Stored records
──────────────────────────────
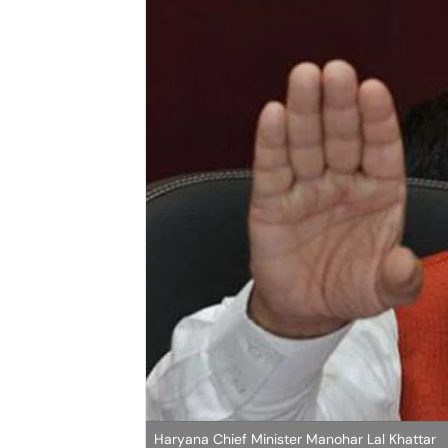
Haryana Chief Minister Manohar Lal Khattar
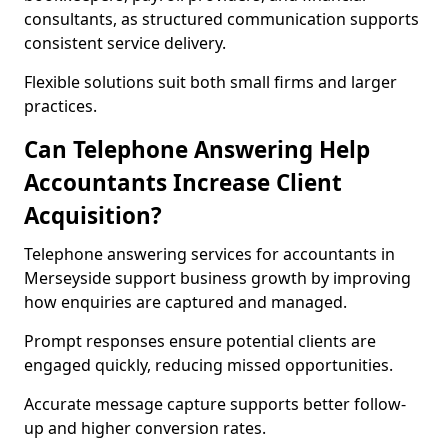
consultants, as structured communication supports
consistent service delivery.
Flexible solutions suit both small firms and larger
practices.
Can Telephone Answering Help
Accountants Increase Client
Acquisition?
Telephone answering services for accountants in
Merseyside support business growth by improving
how enquiries are captured and managed.
Prompt responses ensure potential clients are
engaged quickly, reducing missed opportunities.
Accurate message capture supports better follow-
up and higher conversion rates.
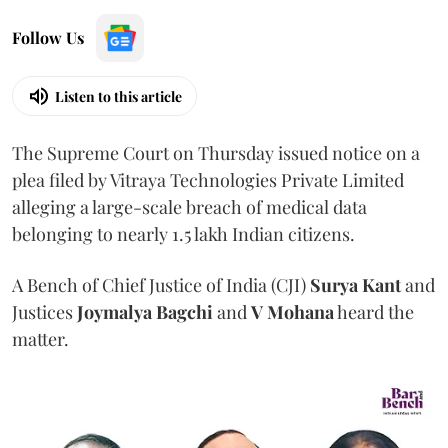
Follow Us
Listen to this article
The Supreme Court on Thursday issued notice on a
plea filed by Vitraya Technologies Private Limited
alleging a large-scale breach of medical data
belonging to nearly 1.5 lakh Indian citizens.
A Bench of Chief Justice of India (CJI)
Surya Kant
and
Justices
Joymalya Bagchi
and
V Mohana
heard the
matter.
──────────────────────────────
For each line in the data that contains the string "Chief", give a copy of that line.

*EXPECTED ANSWER:*
Haryana Chief Minister Manohar Lal Khattar
A Bench of Chief Justice of India (CJI)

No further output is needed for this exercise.